The revised Alternative Investment Fund Managers Directive (AIFMD) could lead to a pan-European passport for lending activities, harmonising private credit across the continent.
The updated version of the EU legislation incorporates rules for loan origination funds for the first time, meaning that private credit fund managers will need to comply with stricter requirements.
“AIFMD was first conceived as a manager regime,” said Matthew Keogh, investment funds partner at law firm Linklaters.
“This is principally the first time it’s moved into product regulation, impacting how managers raise private credit funds, the policies and procedures they need to have, gearing limits and the choice of whether they’re open or closed ended.
“There’s the potential promise of a pan-European passport for actual lending activities. It’s not a harmonised regime across the continent, some countries are easier than others to lend in. For instance, the UK is an easy market – unless you’re lending to consumers there is little oversight from the AIFMD. In other countries, it’s harder and requires significantly more structuring and in some it is near impossible without a banking licence.
“The extension regarding loan origination offers some possibility of harmonisation. Some countries could choose to ‘gold plate’ that with extra regulations, but it’s a positive thing.”
However, the revised AIFMD could present challenges for EU fund managers that are lending into the US.
“One of these [complications] is ECI risk – effectively tax leakage for loans coming out of the US,” said Keogh.

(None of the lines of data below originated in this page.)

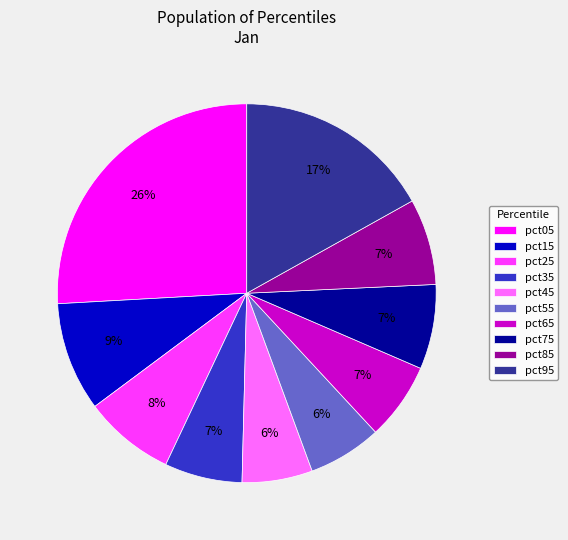

To the nearest percent, what portion does pct85 represent?

7%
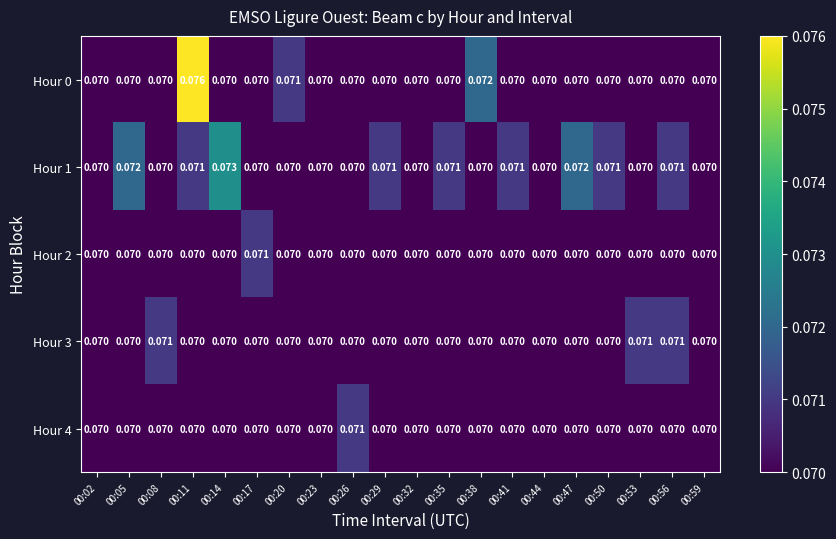

Count the number of data series in this chart.

5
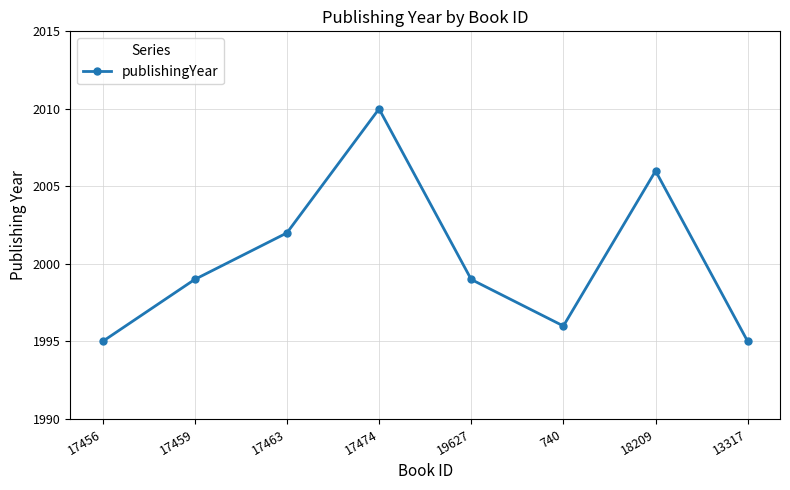

Approximately how many times larger is the value at 17463 compared to 17459?

1.0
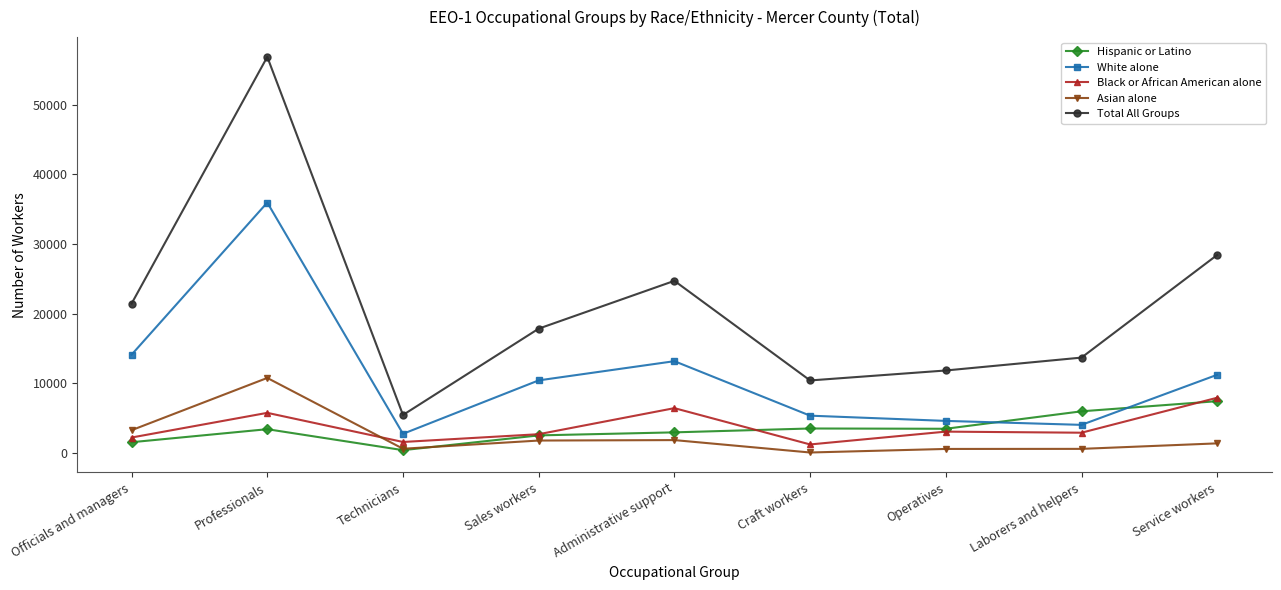

What is the maximum value for Total All Groups?

56860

“Sponsors use a number of approaches to mitigate this leakage, one of which involves a primary lender holding (or ‘seasoning’) a loan for a period of time and then selling the loan to another vehicle. Under the revised Directive, an EU managed fund will not be able to undertake the seasoning role.”
The European Parliament voted to update the AIFMD on 7 February and the text of the Directive was then adopted by the European Council later that month, before being published in the EU’s official journal. Member states have two years to adopt the rules in national laws and funds then have a further year to meet the additional data reporting requirements.